In the Historia Augusta, Postumus the Younger (Latin: Postumus Iūnior) figures as one of the so-called Thirty Tyrants who usurped power against the Roman Emperor Gallienus. According to the pseudo-historical list of 'Thirty Tyrants', the Emperor of the Gallic Empire Postumus had a son, also called Postumus, whom he nominated to be first caesar, and later even augustus and co-ruler. Postumus the Younger would have been killed together with his father in 268, during the rebellion of Laelianus (called Lollianus in the Historia).

The historian J. F. Drinkwater dismisses the Historia Augusta's reference to Postumus the Younger as a "fiction". There are no references to any son of Postumus on coins or inscriptions from the period.

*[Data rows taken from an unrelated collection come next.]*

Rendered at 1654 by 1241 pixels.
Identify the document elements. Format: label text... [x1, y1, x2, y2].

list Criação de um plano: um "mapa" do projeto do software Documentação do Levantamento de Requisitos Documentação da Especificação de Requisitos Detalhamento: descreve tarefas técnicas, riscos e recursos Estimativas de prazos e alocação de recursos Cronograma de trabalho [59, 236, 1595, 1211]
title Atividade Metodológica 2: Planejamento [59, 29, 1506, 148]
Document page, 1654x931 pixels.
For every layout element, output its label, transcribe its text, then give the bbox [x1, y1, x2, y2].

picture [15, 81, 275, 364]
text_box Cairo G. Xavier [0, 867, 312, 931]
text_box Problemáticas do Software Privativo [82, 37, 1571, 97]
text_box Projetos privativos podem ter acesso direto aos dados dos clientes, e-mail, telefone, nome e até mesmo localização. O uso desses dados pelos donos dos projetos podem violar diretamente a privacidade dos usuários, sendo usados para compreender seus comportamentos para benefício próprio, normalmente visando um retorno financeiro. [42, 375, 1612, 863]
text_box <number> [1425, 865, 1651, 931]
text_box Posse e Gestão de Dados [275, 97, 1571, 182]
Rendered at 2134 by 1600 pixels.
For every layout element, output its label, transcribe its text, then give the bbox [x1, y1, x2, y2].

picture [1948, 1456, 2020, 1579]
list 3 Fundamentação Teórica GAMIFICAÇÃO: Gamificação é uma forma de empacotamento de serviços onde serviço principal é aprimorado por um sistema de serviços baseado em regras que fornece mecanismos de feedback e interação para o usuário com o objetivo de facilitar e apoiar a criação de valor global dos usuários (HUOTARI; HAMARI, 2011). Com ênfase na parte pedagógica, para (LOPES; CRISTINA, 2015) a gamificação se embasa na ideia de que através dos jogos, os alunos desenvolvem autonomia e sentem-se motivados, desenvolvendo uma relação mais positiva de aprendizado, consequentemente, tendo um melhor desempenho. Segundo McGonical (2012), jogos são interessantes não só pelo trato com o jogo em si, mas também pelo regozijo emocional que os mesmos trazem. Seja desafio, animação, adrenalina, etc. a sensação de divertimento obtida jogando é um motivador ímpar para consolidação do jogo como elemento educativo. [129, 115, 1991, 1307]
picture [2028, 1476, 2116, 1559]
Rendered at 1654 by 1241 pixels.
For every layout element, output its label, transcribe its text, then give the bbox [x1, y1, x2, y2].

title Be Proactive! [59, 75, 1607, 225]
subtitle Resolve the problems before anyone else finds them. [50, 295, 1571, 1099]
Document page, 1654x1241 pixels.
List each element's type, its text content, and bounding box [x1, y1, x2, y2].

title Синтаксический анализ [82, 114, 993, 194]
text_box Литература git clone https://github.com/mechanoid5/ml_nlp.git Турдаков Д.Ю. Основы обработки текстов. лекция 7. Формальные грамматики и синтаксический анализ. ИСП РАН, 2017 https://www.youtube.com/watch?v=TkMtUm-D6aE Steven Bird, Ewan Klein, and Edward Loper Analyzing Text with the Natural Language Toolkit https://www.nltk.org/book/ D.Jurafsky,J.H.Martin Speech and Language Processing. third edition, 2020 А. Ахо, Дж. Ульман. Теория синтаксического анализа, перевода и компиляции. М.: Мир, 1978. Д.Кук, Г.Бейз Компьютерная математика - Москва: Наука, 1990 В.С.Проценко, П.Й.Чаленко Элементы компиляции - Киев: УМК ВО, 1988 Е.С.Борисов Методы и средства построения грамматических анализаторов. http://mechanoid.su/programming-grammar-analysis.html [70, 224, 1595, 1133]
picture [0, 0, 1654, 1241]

The author(s) of the Historia asserts that Postumus the Younger was a skilled rhetor, and that his Controversiae were included among Quintilian's Declamationes.

References

  1. ^ Historia Augusta (authorship disputed), Tyranni Triginta 4
  2. J. F. Drinkwater (1987). The Gallic Empire: Separatism and continuity in the north-western provinces of the Roman Empire, A.D. 260–274, Franz Steiner Verlag Wiesbaden GMBH, Stuttgart, ISBN 3-515-04806-5, p. 65.